[[ THE INPUT, beginning ]]

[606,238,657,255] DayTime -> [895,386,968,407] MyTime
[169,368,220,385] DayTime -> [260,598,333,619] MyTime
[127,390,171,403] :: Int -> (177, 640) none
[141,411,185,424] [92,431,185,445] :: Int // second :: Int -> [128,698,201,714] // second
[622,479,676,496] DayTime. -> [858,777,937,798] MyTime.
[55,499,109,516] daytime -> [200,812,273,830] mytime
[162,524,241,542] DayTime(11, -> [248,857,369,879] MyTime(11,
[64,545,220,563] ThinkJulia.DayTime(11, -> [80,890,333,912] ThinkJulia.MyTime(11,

[[ THE INPUT, end ]]
[[ THE INPUT, beginning ]]

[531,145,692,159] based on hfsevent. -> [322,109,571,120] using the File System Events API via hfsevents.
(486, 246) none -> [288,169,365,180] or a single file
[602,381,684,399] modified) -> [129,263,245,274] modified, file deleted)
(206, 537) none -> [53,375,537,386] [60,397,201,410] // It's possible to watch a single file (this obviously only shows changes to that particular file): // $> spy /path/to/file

[[ THE INPUT, end ]]
[[ THE INPUT, beginning ]]

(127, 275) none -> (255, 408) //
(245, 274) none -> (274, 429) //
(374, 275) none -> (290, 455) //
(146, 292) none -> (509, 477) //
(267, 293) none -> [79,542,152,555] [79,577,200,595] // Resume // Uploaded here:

[[ THE INPUT, end ]]

EXERCISE GOAL
The line above containing "[531,145,692,159] based on", the line containing "[602,381,684,399] modified) ->", and every line between them are to be transcribed exactly; no other line is wanted.

SOLUTION TO THIS EXERCISE
[531,145,692,159] based on hfsevent. -> [322,109,571,120] using the File System Events API via hfsevents.
(486, 246) none -> [288,169,365,180] or a single file
[602,381,684,399] modified) -> [129,263,245,274] modified, file deleted)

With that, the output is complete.